Behavioral responses of Sotalia guianensis (Cetartiodactyla, Delphinidae) to boat approaches in northeast Brazil
de Carvalho, Gustavo Henrique
Le Pendu, Yvonnick
da Silva, Patricia Sousa
Boat engines increase the noise levels of the oceans, alter the acoustic environment of cetaceans and diminish their efficiency to echolocate. This study aims to determine if Guiana dolphins (Sotalia guianensis) are influenced by boat approaches.
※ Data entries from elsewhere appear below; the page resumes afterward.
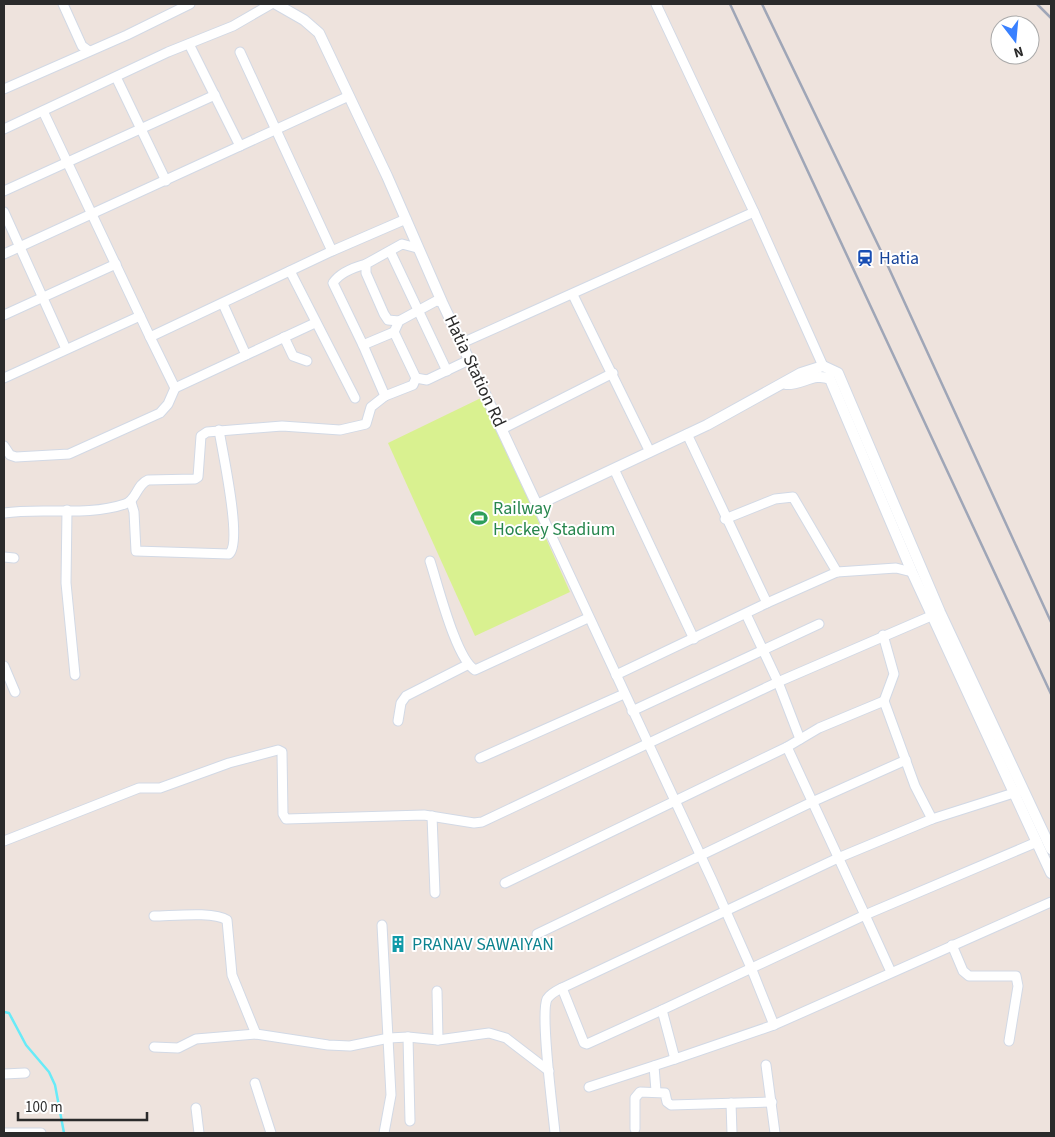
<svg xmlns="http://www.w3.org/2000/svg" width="1055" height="1137" font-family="'Source Sans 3',sans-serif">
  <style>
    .pitch { fill: #d9f190 }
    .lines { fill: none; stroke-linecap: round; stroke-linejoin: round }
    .stream { stroke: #68ebf8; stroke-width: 2.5 }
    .minor-casing { stroke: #d2d9e5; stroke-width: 11 }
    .tertiary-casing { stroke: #d2d9e5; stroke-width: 12 }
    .minor { stroke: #fff; stroke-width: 9 }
    .tertiary { stroke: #fff; stroke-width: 10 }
    .rail { stroke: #9fa6b7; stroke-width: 2.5 }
    .labels { text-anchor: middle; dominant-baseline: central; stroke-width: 4; stroke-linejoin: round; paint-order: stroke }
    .transit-label { font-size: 18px; fill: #164399; stroke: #fff; text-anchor: start }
    .street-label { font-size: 18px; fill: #2b2b2b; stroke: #fff }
    .leisure-label { font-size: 18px; fill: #27864d; stroke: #fff; text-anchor: start }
    .culture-label { font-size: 18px; fill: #0d838f; stroke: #fff; text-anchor: start }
  </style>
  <rect width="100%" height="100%" fill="#eee3dd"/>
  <!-- pitch -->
  <polygon class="pitch" points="483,397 570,592 475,636 388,443"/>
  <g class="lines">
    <!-- stream -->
    <polyline class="stream" points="4,1012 9,1013 26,1045 49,1072 55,1085 64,1133"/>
    <!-- minor casing -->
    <g class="minor-casing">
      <g id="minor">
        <polyline points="63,4 82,46 89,51"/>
        <polyline points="656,4 754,212 823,366"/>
        <polyline points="189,44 240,146"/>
        <polyline points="240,52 332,251"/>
        <polyline points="116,77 166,181"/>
        <polyline points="4,89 127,35 190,4"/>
        <polyline points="43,111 150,337 332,251 406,219"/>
        <polyline points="4,129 168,52 233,26 271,4"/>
        <polyline points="4,191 215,95"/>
        <polyline points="4,212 66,349"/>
        <polyline points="390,251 447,371"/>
        <polyline points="4,254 349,96"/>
        <polyline points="290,271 355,398"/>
        <polyline points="573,295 650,452"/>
        <polyline points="442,302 436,301 399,321 394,332 416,378 427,380 469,360"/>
        <polyline points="223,304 246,355"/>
        <polyline points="4,315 116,264"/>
        <polyline points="399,321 388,320 384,314 366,273 366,264 402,244 417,248"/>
        <polyline points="394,332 363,345 385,396 413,385 416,378"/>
        <polyline points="284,337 293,356 307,361"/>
        <polyline points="462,343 754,212"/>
        <path d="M363,345L333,283C340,272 355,267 366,264"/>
        <polyline points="4,378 140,316"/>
        <polyline points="175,388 315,323"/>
        <polyline points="502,429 613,373"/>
        <polyline points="4,446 10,455 16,457 69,454 160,413 168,404 175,388 150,337"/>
        <polyline points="614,469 694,639"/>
        <path d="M131,502L134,512L136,551L229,554C243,543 222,450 219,430"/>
        <polyline points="537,505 712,880 752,970 774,1025 1051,902"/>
        <polyline points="67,510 66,583 75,675"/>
        <path d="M4,513C43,507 86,517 125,504C137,500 136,485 148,480L195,479L198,477L201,436L207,432L282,426L340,430L366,424L371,407L385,396"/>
        <polyline points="725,519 775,499 793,497 837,572"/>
        <polyline points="4,557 14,558"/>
        <path d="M430,561C438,585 456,659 475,670L588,618"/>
        <polyline points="767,603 837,572 896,568 912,572"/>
        <polyline points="746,614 778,682 800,739"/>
        <polyline points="883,635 894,674 884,701"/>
        <polyline points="4,666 15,692"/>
        <polyline points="616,675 767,603 687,434"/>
        <polyline points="632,711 819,624"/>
        <polyline points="398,721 401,703 406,696 467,665"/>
        <polyline points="480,758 624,694"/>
        <polyline points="432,816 435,893"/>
        <polyline points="4,841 139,788 160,788 229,763 278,750 282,752 283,814 286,819 424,815 474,823 482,822 778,682 938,613"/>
        <polyline points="505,883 787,747"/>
        <path d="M154,916C171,916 214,911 227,920L232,975L256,1034L328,1045L350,1046L389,1038L408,1037L438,1040L489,1033L506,1038L549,1071"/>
        <polyline points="382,925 391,1095 384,1133"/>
        <polyline points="537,934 812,802 906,760"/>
        <polyline points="952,945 963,971 969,976 1016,976 1018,986 1009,1041"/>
        <polyline points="891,972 865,915 1037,842"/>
        <polyline points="437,991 438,1040"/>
        <polyline points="662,1010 587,1044 584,1043 562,988 838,858 932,819"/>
        <polyline points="774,1025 675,1059 662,1010 865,915 787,747 819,728 884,701 915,786 932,819 1020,791"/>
        <polyline points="408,1037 410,1121"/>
        <polyline points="154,1047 178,1048 196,1039 256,1034"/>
        <polyline points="766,1065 775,1133"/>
        <polyline points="654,1066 656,1091"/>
        <polyline points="4,1074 25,1073"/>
        <polyline points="255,1083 271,1133"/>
        <polyline points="589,1087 675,1059"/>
        <polyline points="731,1103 732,1133"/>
        <polyline points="196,1108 199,1133"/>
        <polyline points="635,1129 635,1098 640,1092 665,1093 667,1102 671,1105 772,1102"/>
        <polyline points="4,1133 41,1133"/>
        <path d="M555,1133C553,1111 540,1014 547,999C551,993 556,991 562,988"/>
      </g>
    </g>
    <!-- tertiary casing -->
    <g class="tertiary-casing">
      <g id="tertiary">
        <polyline points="276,4 304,20 319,33 387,176 442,302 537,505 707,425 801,373 823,366 838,373 940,612 1051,849"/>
        <path d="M786,384C802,385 814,372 830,379L912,572L1051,873"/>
      </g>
    </g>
    <!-- minor -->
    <use href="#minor" class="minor"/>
    <!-- tertiary -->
    <use href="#tertiary" class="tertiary"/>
    <!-- rail -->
    <g class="rail">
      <polyline points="730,4 1051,694"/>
      <polyline points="762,4 881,251 1051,622"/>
      <polyline points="1037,4 1051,18"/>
    </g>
  </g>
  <!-- icons -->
  <defs>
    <g id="station-bare" transform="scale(1.35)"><path d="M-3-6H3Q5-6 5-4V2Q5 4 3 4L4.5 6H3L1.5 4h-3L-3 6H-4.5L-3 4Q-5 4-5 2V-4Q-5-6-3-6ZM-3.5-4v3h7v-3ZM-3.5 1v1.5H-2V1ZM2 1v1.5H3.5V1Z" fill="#1a4fb4" stroke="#fff" stroke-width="2.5" paint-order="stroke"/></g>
    <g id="stadium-bare" transform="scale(1.35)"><path d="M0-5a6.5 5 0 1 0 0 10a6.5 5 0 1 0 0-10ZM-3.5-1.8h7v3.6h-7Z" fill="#2e9e5b" stroke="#fff" stroke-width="2.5" paint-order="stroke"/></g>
    <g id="building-bare" transform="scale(1.35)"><path d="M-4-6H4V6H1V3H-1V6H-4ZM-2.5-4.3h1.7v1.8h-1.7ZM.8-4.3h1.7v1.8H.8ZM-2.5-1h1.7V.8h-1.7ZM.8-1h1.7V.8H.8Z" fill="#0f9aa8" stroke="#fff" stroke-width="2.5" paint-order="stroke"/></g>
  </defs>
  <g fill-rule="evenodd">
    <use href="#station-bare" x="865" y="258"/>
    <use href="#stadium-bare" x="479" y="518"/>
    <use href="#building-bare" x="398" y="944"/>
  </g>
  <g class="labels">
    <!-- transit labels -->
    <g class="transit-label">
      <text x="879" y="258">Hatia</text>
    </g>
    <!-- street labels -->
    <g class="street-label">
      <text transform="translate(475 371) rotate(65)">Hatia Station Rd</text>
    </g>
    <!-- leisure labels -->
    <g class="leisure-label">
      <text x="493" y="508">Railway<tspan x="493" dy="21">Hockey Stadium</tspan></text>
    </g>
    <!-- culture labels -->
    <g class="culture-label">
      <text x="412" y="944">PRANAV SAWAIYAN</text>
    </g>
  </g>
  <!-- border -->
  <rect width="1055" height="1137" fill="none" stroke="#2b2b2b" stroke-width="10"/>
  <!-- north arrow -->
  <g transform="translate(1015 40) rotate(164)"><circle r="24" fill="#ffffff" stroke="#aaaaaa"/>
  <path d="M0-4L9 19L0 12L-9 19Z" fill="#3980ff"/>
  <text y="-8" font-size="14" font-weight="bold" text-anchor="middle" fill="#2b2b2b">N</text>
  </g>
  <!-- scale -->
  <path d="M18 1112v8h129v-8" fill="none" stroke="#2b2b2b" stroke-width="2.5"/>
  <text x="25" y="1112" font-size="15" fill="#2b2b2b" stroke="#ffffff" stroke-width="4" paint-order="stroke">100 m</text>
</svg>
A land-based survey was conducted to record behavioral responses and count surfacing events of Guiana dolphins during 293 observation sessions from February to November 2014 in Pontal Bay, Ilhéus, Brazil. Ninety-eight behavioral responses to boat approaches of 93 dolphin groups were classified as negative (interruption or alteration of activity) or neutral (no response). The dolphins presented a neutral response to 90% of boats without engine approaches, 48% negative responses to inboard motorboat approaches, and 76% negative responses to outboard motor boat approach. Resting groups demonstrated 14 negatives and four neutral responses. Groups engaged in forage-feed activity presented ten negative and seven neutral responses while traveling groups exhibited 14 negative and 36 neutral responses. The average rate of surfacing events was significantly superior (P < 0.001) in the absence of boats (1.83 ± 0.90 surfacing events ind-1 min-1) than in their presence (1.34 ± 0.92 surfacing events/individual/minute). Guiana dolphins are exposed to an increasing number of anthropic perturbations and the evaluation of its behavioral responses to approaching boats is the first step to comprehend the real impact of boat encounters. Our results may contribute to the development of management strategies in estuarine areas to increase the conservation of the Guiana dolphins.